• [SUAS TAREFAS]:
**a)** No relato sobre Adalmus, em que veículo ele ensinou quem narra a dirigir?
**b)** Com base no relato sobre Adalmus, explique por que ele era um adversário difícil nas disputas de queda-de-braço.
**c)** Resuma o relato sobre Adalmus em três frases.

Seus olhos, já sem o brilho de antes, pareciam ter abandonado a vida. Fixavam um horizonte indefinido, inescrutável por um senso comum, talvez tentando expressar o mistério de uma existência que findava. Seu rosto magro deixava aparecer os ossos da face. Seus braços, antes fortes, quando brincavam com os irmãos mais novos ou arredavam pesadas peças naquele ferro-velho, agora eram quase que ossos apenas, cobertos por uma fina pele que deixava transparecer resquícios de veias estouradas, em forma de edemas por todo o braço e mãos.

Não respondeu a uma pergunta sequer. Permanecia com os olhos fechados e os braços com movimentos ritmados e automáticos. Quando gritei-lhe ao ouvido que era eu quem estava ali, ele não respondeu, mas abriu lentamente os olhos, ergueu o que pode o braço esquerdo e tentou fazer com a mão o gesto de positivo. Ele havia me reconhecido.

De todos os irmãos, o Adalmus é aquele de quem eu guardo os maiores ensinamentos na minha infância e adolescência. Com ele aprendi e desenvolvi o gosto pelas histórias de aventuras, descobri o segredo e o encantamento da leitura, percorri com a emoção viva da infância as trilhas de Hans Städen e, já na adolescência, a penetrar nos mistérios dos contos de Allan Poe.

Quando iniciei o primeiro ano do curso ginasial, ele já me havia ensinado um extenso vocabulário da língua francesa e a conjugação dos verbos “être” e “avoir”, que me repassava das suas aulas com o professor Mário Macedo. Em meados da década de 50, nos meus 15 anos, foi a bordo de uma Mercury conversível que ele me ensinou a dirigir. São tempos e imagens que não me saem da memória.

Amante do Bocha, o tradicional esporte trazido para a nossa cidade por imigrantes italianos, foi um grande incentivador desse esporte com bolas de madeira em nossa cidade e região e um dos fundadores do Clube de Bocha em Muriaé.

Mas uma paixão que jamais o abandonou foi o carnaval. Nas ruas, vestido a caráter de fraque e cartola, ou à noite nos bailes do Muriaé Tênis Clube, era uma figura destacada por sua animação.

Experimentou na infância os tempos difíceis da família e o trabalho árduo no ferro-velho, descravando alças de tachos, separando metais ou quebrando blocos de ferro fundido à marreta. Esses esforços excessivos jamais tiraram-lhe o ânimo, o bom humor ou a sensibilidade. Compunha músicas para as suas namoradas e as cantarolava no ritmo da serra manual cortando trilhos de estrada de ferro. Talvez por isso desenvolvera a musculatura nos bíceps que o tornavam um adversário difícil nas disputas de “queda-de-braço”.

• [INFORMAÇÕES APRESENTADAS]:
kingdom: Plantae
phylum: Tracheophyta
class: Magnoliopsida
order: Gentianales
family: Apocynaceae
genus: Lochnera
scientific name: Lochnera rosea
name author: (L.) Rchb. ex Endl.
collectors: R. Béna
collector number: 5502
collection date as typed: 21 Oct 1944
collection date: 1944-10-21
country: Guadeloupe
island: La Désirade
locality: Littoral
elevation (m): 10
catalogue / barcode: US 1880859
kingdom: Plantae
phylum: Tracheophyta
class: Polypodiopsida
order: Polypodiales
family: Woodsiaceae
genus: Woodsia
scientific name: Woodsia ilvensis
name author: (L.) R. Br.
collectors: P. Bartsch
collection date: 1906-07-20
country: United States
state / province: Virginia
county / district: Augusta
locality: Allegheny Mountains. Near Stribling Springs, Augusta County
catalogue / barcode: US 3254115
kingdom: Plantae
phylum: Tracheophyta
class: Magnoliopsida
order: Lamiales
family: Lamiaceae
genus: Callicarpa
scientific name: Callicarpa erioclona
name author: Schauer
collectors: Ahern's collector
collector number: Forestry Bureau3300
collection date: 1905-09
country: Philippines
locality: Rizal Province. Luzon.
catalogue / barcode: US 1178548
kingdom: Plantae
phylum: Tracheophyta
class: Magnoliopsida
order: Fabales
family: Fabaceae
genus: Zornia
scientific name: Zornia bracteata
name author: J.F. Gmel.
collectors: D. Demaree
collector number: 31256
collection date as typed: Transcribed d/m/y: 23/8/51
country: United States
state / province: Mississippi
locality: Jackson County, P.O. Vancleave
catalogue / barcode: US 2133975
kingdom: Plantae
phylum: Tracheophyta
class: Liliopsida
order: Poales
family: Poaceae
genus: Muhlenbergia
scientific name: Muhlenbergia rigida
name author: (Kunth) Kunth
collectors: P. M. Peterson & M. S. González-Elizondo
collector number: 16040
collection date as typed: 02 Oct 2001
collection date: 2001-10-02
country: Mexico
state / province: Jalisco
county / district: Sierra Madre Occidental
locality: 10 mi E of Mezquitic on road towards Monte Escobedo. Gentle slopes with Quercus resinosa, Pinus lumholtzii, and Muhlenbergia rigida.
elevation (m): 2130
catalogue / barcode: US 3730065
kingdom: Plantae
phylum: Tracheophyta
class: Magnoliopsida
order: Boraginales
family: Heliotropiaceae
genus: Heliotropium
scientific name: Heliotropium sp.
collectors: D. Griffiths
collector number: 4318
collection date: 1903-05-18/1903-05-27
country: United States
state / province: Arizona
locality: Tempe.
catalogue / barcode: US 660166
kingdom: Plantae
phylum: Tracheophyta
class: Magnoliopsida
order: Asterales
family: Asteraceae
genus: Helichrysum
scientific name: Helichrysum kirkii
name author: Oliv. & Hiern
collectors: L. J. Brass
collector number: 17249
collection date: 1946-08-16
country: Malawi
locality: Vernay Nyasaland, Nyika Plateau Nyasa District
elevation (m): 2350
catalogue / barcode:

• [RESPOSTAS EM ORDEM]:
**a)** Em uma Mercury conversível.

**b)** A musculatura dos bíceps o tornava um adversário difícil. O relato sugere que ela talvez tenha se desenvolvido porque, no trabalho no ferro-velho, ele cortava trilhos de estrada de ferro com a serra manual enquanto cantarolava as músicas que compunha.

**c)** Já muito debilitado e sem responder a perguntas, Adalmus ainda reconheceu quem narra e tentou fazer com a mão o gesto de positivo. Foi com ele que quem narra descobriu o gosto pelas histórias de aventuras e pela leitura, aprendeu vocabulário e verbos em francês e aprendeu a dirigir. Adalmus foi um dos fundadores do Clube de Bocha em Muriaé e um grande animador do carnaval, e o trabalho árduo no ferro-velho durante a infância nunca lhe tirou o ânimo nem o bom humor.